Wednesday, January 13, 1999
Community Briefs
Laser technique may help cancer patients
Oral cancer kills 10,000 Americans every year and has one of the
worst survival rates of all cancers, largely because early
detection is difficult.
But the outlook for oral cancer victims may improve thanks to a
promising laser-based technique developed at UCI’s Beckman Laser
Institute.
Dr. Petra Wilder-Smith has found that fluorescent laser light
can identify pre-cancerous lesions in the mouth by making them
literally glow in the dark.
"The laser makes lesions show up that otherwise wouldn’t be
visible to the naked eye," Wilder-Smith said. The measuring
instruments are painless and pick up lesions within seconds.
Next, the research, performed to date on laboratory animals,
needs to determine if the results can be duplicated in humans.
UCI receives $5 million gift
The quest to understand the links between genes and cancer has
received a significant boost from the Robert R. Sprague Family
Foundation, which has pledged $5 million to UC Irvine to begin
construction of the next facility at the Irvine Biomedical Research
Center.
The gift from the foundation – administered by Corona del Mar
residents Robert and Margaret Sprague – will help provide more
science laboratories and teaching facilities on the campus’ western
edge that will specialize in the genetics of cancer.
"The extraordinary generosity of people like Robert and Margaret
Sprague is allowing UCI to make impressive advances in the global
fight against cancer," Chancellor Ralph J. Cicerone said. "Their
gift, the latest of many they have made to the university, will
enable even more scientific achievements at the Irvine Biomedical
Research Center in the future."
The Irvine Biomedical Research Center focuses on 21st century
biomedical science capitalizing on UCI’s strengths in cancer
research, genetics, neuroscience and molecular medicine. When
completed, the research center will house UCI faculty research
laboratories and offices, combining basic science, clinical study
and product development to find new approaches to the diagnosis and
treatment of disease.
Enlarging fibers makes materials more sturdy
Researchers at the Department of Energy’s Los Alamos National
Laboratory have shown that enlarging the ends of short fibers used
in composite materials simultaneously increases the overall
toughness and strength of the material.
Composite materials are used widely in the automotive,
aerospace, civil engineering and other industries requiring
lightweight but structurally sturdy parts.
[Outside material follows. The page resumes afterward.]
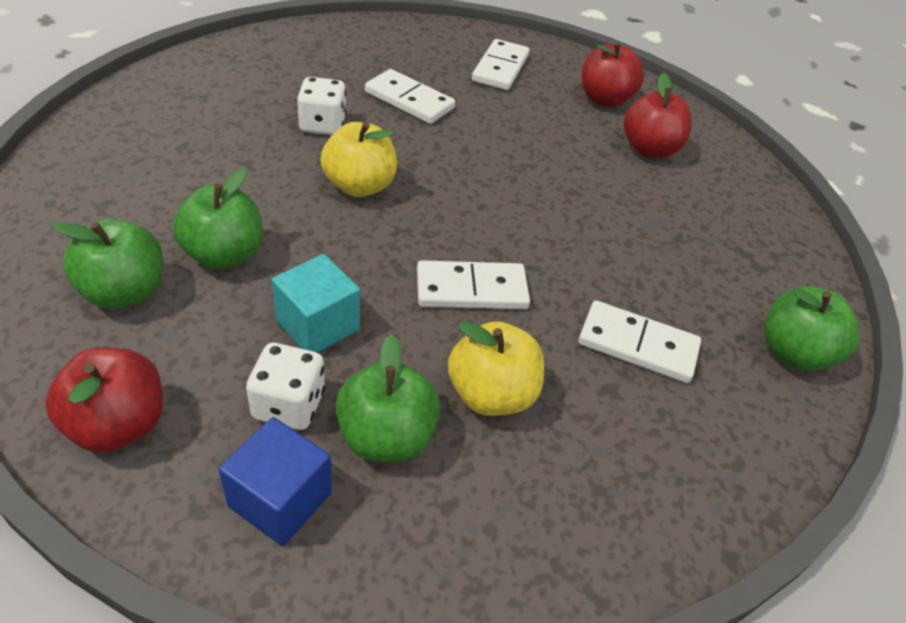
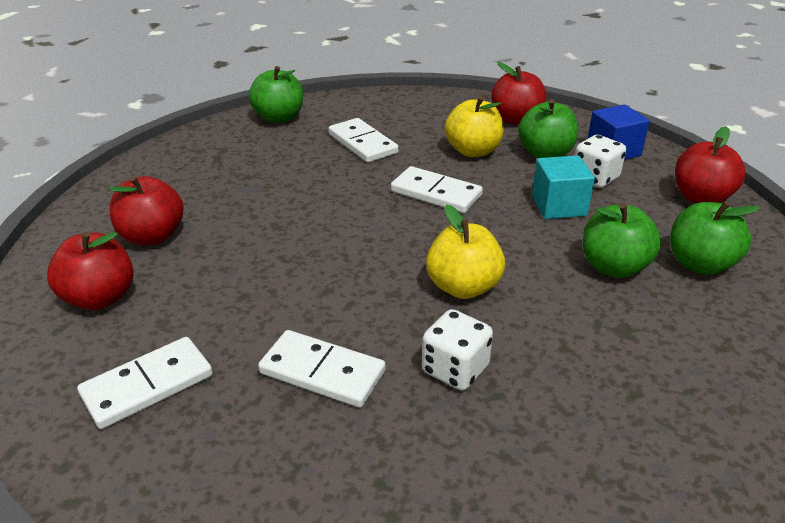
camera: 140 degrees left, 10 degrees down
(409, 100) = (322, 372): white domino -> white domino turned 45 degrees counterclockwise
(489, 528) = (516, 119): none -> red apple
The Los Alamos finding impacts a problem material scientists
have been trying to solve for decades: how to get effective load
transfer between fibers and the surrounding matrix without making
the composite more brittle, as happens when the fibers are tightly
bonded to the matrix.
The special fibers, shaped like a cartoon dog bone, anchor into
the matrix at each end because of their shape but bond only weakly
with the matrix along their length. This allows the fibers to help
carry the load. The experimenters designed the shape and size of
the enlarged fiber ends so they don’t experience the stresses that
usually snap fibers and limit a short-fiber composite’s
performance.
"People have been trying to solve this problem for the last
couple of decades," said Yuntian Zhu, who leads the research effort
at Los Alamos. "We’ve shown that this fairly simple mechanical
approach can provide a solution."
Compiled from Daily Bruin staff reports.